The parents of slain track star Lauren McCluskey filed a lawsuit against the University of Utah in state court Monday, alleging that the school denied their daughter equal protection under the law and discriminated against her because she was a woman.

The McCluskeys filed a separate lawsuit in federal court last June.

Lauren McCluskey, 21, was fatally shot outside her campus dorm on Oct. 22, 2018, by Melvin Rowland, a 37-year-old registered sex offender on parole whom she had briefly dated. He died by suicide hours later.

The U. student had contacted campus police several times in the weeks before her death to report harassment — and his threats to release compromising photos of her — after ending their relationship on Oct. 9. Many of those concerns were not taken seriously, independent investigators found.

The lawsuit filed Monday in 3rd District Court alleges a pattern of discrimination and dismissiveness among university officials led to her death.

They ignored her requests for help, the McCluskeys allege, based on gender stereotypes and indifference to “the risks that women experience when they are suffering from domestic violence,” the lawsuit states.

The school was negligent when it did not respond in a “timely manner” to her complaints and did not investigate the allegations against Rowland, including by not checking his parole status or banning him from campus, the complaint continues.

“Lauren’s complaints were treated dismissively because of the University’s practice and policy of ignoring and disbelieving women, deliberate indifference to domestic violence that disproportionately affects women, its failure to competently investigate her complaints and those of others and its failure to protect her based on outdated, dangerous, and misogynistic attitudes toward women,” it continues.

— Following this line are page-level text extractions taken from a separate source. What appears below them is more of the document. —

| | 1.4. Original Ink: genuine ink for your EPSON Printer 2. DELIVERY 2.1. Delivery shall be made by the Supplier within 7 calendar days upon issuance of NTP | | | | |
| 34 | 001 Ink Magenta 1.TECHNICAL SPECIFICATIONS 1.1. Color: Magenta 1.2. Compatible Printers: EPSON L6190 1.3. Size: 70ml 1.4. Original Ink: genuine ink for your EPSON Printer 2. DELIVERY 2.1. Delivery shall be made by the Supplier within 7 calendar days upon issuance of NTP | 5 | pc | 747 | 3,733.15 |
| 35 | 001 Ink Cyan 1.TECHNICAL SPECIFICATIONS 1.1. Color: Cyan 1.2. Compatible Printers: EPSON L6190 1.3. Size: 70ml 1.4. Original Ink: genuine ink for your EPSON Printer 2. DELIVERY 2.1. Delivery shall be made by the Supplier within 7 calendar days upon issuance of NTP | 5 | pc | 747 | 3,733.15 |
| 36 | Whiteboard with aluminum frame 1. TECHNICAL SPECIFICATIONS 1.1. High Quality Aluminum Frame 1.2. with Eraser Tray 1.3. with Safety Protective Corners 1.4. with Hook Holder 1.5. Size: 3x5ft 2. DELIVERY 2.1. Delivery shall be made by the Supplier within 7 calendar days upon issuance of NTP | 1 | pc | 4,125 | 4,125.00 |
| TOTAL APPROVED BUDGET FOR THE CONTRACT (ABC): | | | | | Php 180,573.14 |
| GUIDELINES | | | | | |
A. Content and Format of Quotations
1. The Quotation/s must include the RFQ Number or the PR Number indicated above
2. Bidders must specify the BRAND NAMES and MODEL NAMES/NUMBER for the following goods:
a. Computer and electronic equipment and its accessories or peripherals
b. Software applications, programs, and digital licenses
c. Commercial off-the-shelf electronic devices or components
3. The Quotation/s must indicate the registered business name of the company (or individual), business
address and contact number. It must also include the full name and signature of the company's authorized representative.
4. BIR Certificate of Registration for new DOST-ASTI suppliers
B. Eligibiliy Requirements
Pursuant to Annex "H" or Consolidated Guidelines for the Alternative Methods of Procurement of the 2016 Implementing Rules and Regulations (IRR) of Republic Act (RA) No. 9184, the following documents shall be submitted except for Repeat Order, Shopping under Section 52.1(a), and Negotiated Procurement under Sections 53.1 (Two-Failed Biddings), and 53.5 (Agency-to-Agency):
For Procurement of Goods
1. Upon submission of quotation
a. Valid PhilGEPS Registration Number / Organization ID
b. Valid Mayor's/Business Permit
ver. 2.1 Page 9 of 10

Her parents are seeking $56 million in damages as part of the lawsuit, which names the Department of Housing and Residential Education, the University Department of Public Safety and former University of Utah Police Chief Dale Brophy, among others.

The university has asked a judge to dismiss the McCluskeys’ federal complaint, arguing that Lauren’s killer wasn’t a school employee or student and had no connection to the university, so it is not responsible for his actions. The McCluskeys agreed to engage in mediation talks with the U. aimed at a settlement but said last month that those conversations with were ultimately “unsuccessful.”